:: Il Suo obiettivo ::
Trascriva le righe di ciascuno dei record seguenti, riproducendole fedelmente e senza alcuna modifica.

※

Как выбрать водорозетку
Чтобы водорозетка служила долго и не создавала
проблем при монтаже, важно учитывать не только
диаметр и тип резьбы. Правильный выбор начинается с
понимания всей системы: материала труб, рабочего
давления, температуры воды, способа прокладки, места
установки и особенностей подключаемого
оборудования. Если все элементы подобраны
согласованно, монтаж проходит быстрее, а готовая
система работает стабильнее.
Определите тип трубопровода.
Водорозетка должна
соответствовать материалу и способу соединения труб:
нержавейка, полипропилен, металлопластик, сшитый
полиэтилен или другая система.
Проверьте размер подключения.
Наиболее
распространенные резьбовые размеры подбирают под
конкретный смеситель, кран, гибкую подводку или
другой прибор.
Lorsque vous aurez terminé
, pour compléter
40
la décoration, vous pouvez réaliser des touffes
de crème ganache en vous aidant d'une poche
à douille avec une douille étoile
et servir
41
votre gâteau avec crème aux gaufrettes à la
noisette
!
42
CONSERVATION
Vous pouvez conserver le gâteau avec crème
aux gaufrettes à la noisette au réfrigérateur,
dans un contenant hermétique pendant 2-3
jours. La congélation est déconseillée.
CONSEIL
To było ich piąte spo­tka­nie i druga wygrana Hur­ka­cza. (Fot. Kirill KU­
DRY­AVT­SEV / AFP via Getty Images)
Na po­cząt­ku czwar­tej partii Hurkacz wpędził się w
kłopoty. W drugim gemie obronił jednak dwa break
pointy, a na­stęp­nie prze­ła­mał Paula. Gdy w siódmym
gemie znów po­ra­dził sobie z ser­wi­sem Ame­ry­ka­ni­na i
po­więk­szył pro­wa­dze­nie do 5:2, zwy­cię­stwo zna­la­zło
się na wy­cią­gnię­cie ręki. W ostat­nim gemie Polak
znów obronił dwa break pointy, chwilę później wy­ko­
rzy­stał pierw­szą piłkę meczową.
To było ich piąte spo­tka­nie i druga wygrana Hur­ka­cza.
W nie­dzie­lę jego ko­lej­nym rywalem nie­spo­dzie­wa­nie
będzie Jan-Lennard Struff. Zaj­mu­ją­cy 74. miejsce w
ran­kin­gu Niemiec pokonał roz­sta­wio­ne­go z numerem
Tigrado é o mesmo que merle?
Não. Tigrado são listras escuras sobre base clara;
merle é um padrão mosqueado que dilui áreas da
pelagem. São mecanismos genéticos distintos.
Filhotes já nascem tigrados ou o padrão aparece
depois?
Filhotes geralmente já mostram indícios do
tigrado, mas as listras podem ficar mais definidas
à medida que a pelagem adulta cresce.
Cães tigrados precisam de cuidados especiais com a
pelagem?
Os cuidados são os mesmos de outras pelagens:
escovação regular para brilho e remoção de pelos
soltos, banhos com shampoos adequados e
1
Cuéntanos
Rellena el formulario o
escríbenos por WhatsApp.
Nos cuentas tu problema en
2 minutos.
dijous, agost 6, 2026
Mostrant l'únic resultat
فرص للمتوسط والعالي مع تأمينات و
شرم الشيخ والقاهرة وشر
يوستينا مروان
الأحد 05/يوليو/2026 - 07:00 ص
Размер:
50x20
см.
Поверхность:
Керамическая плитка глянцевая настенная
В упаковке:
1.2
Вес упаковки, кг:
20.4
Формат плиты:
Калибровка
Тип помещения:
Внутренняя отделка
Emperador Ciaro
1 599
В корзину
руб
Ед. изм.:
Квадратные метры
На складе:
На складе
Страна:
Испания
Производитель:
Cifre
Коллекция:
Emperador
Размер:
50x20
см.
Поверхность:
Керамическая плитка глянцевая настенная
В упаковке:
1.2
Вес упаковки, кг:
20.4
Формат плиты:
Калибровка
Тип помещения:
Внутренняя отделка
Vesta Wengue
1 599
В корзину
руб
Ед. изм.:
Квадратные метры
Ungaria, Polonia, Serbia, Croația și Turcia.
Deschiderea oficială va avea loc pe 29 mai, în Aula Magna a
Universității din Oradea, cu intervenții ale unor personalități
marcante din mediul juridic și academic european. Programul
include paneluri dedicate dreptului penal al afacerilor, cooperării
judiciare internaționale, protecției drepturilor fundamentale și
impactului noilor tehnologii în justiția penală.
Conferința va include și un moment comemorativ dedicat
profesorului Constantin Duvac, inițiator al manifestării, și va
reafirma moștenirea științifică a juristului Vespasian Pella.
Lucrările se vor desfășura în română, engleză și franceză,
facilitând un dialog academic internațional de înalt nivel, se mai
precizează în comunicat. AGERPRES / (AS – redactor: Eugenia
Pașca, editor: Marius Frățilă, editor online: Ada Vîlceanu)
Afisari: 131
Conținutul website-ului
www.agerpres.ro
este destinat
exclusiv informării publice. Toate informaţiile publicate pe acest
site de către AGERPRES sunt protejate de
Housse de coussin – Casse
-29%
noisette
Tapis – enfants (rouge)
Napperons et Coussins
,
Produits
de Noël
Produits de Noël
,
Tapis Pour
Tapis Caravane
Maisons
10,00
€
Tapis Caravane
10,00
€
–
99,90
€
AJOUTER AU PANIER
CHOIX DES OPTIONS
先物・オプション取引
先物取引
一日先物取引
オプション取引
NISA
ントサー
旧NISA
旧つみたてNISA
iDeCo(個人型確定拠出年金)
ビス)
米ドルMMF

※

:: Risultato dell'esercizio ::
Как выбрать водорозетку
Чтобы водорозетка служила долго и не создавала
проблем при монтаже, важно учитывать не только
диаметр и тип резьбы. Правильный выбор начинается с
понимания всей системы: материала труб, рабочего
давления, температуры воды, способа прокладки, места
установки и особенностей подключаемого
оборудования. Если все элементы подобраны
согласованно, монтаж проходит быстрее, а готовая
система работает стабильнее.
Определите тип трубопровода.
Водорозетка должна
соответствовать материалу и способу соединения труб:
нержавейка, полипропилен, металлопластик, сшитый
полиэтилен или другая система.
Проверьте размер подключения.
Наиболее
распространенные резьбовые размеры подбирают под
конкретный смеситель, кран, гибкую подводку или
другой прибор.
Lorsque vous aurez terminé
, pour compléter
40
la décoration, vous pouvez réaliser des touffes
de crème ganache en vous aidant d'une poche
à douille avec une douille étoile
et servir
41
votre gâteau avec crème aux gaufrettes à la
noisette
!
42
CONSERVATION
Vous pouvez conserver le gâteau avec crème
aux gaufrettes à la noisette au réfrigérateur,
dans un contenant hermétique pendant 2-3
jours. La congélation est déconseillée.
CONSEIL
To było ich piąte spo­tka­nie i druga wygrana Hur­ka­cza. (Fot. Kirill KU­
DRY­AVT­SEV / AFP via Getty Images)
Na po­cząt­ku czwar­tej partii Hurkacz wpędził się w
kłopoty. W drugim gemie obronił jednak dwa break
pointy, a na­stęp­nie prze­ła­mał Paula. Gdy w siódmym
gemie znów po­ra­dził sobie z ser­wi­sem Ame­ry­ka­ni­na i
po­więk­szył pro­wa­dze­nie do 5:2, zwy­cię­stwo zna­la­zło
się na wy­cią­gnię­cie ręki. W ostat­nim gemie Polak
znów obronił dwa break pointy, chwilę później wy­ko­
rzy­stał pierw­szą piłkę meczową.
To było ich piąte spo­tka­nie i druga wygrana Hur­ka­cza.
W nie­dzie­lę jego ko­lej­nym rywalem nie­spo­dzie­wa­nie
będzie Jan-Lennard Struff. Zaj­mu­ją­cy 74. miejsce w
ran­kin­gu Niemiec pokonał roz­sta­wio­ne­go z numerem
Tigrado é o mesmo que merle?
Não. Tigrado são listras escuras sobre base clara;
merle é um padrão mosqueado que dilui áreas da
pelagem. São mecanismos genéticos distintos.
Filhotes já nascem tigrados ou o padrão aparece
depois?
Filhotes geralmente já mostram indícios do
tigrado, mas as listras podem ficar mais definidas
à medida que a pelagem adulta cresce.
Cães tigrados precisam de cuidados especiais com a
pelagem?
Os cuidados são os mesmos de outras pelagens:
escovação regular para brilho e remoção de pelos
soltos, banhos com shampoos adequados e
1
Cuéntanos
Rellena el formulario o
escríbenos por WhatsApp.
Nos cuentas tu problema en
2 minutos.
dijous, agost 6, 2026
Mostrant l'únic resultat
فرص للمتوسط والعالي مع تأمينات و
شرم الشيخ والقاهرة وشر
يوستينا مروان
الأحد 05/يوليو/2026 - 07:00 ص
Размер:
50x20
см.
Поверхность:
Керамическая плитка глянцевая настенная
В упаковке:
1.2
Вес упаковки, кг:
20.4
Формат плиты:
Калибровка
Тип помещения:
Внутренняя отделка
Emperador Ciaro
1 599
В корзину
руб
Ед. изм.:
Квадратные метры
На складе:
На складе
Страна:
Испания
Производитель:
Cifre
Коллекция:
Emperador
Размер:
50x20
см.
Поверхность:
Керамическая плитка глянцевая настенная
В упаковке:
1.2
Вес упаковки, кг:
20.4
Формат плиты:
Калибровка
Тип помещения:
Внутренняя отделка
Vesta Wengue
1 599
В корзину
руб
Ед. изм.:
Квадратные метры
Ungaria, Polonia, Serbia, Croația și Turcia.
Deschiderea oficială va avea loc pe 29 mai, în Aula Magna a
Universității din Oradea, cu intervenții ale unor personalități
marcante din mediul juridic și academic european. Programul
include paneluri dedicate dreptului penal al afacerilor, cooperării
judiciare internaționale, protecției drepturilor fundamentale și
impactului noilor tehnologii în justiția penală.
Conferința va include și un moment comemorativ dedicat
profesorului Constantin Duvac, inițiator al manifestării, și va
reafirma moștenirea științifică a juristului Vespasian Pella.
Lucrările se vor desfășura în română, engleză și franceză,
facilitând un dialog academic internațional de înalt nivel, se mai
precizează în comunicat. AGERPRES / (AS – redactor: Eugenia
Pașca, editor: Marius Frățilă, editor online: Ada Vîlceanu)
Afisari: 131
Conținutul website-ului
www.agerpres.ro
este destinat
exclusiv informării publice. Toate informaţiile publicate pe acest
site de către AGERPRES sunt protejate de
Housse de coussin – Casse
-29%
noisette
Tapis – enfants (rouge)
Napperons et Coussins
,
Produits
de Noël
Produits de Noël
,
Tapis Pour
Tapis Caravane
Maisons
10,00
€
Tapis Caravane
10,00
€
–
99,90
€
AJOUTER AU PANIER
CHOIX DES OPTIONS
先物・オプション取引
先物取引
一日先物取引
オプション取引
NISA
ントサー
旧NISA
旧つみたてNISA
iDeCo(個人型確定拠出年金)
ビス)
米ドルMMF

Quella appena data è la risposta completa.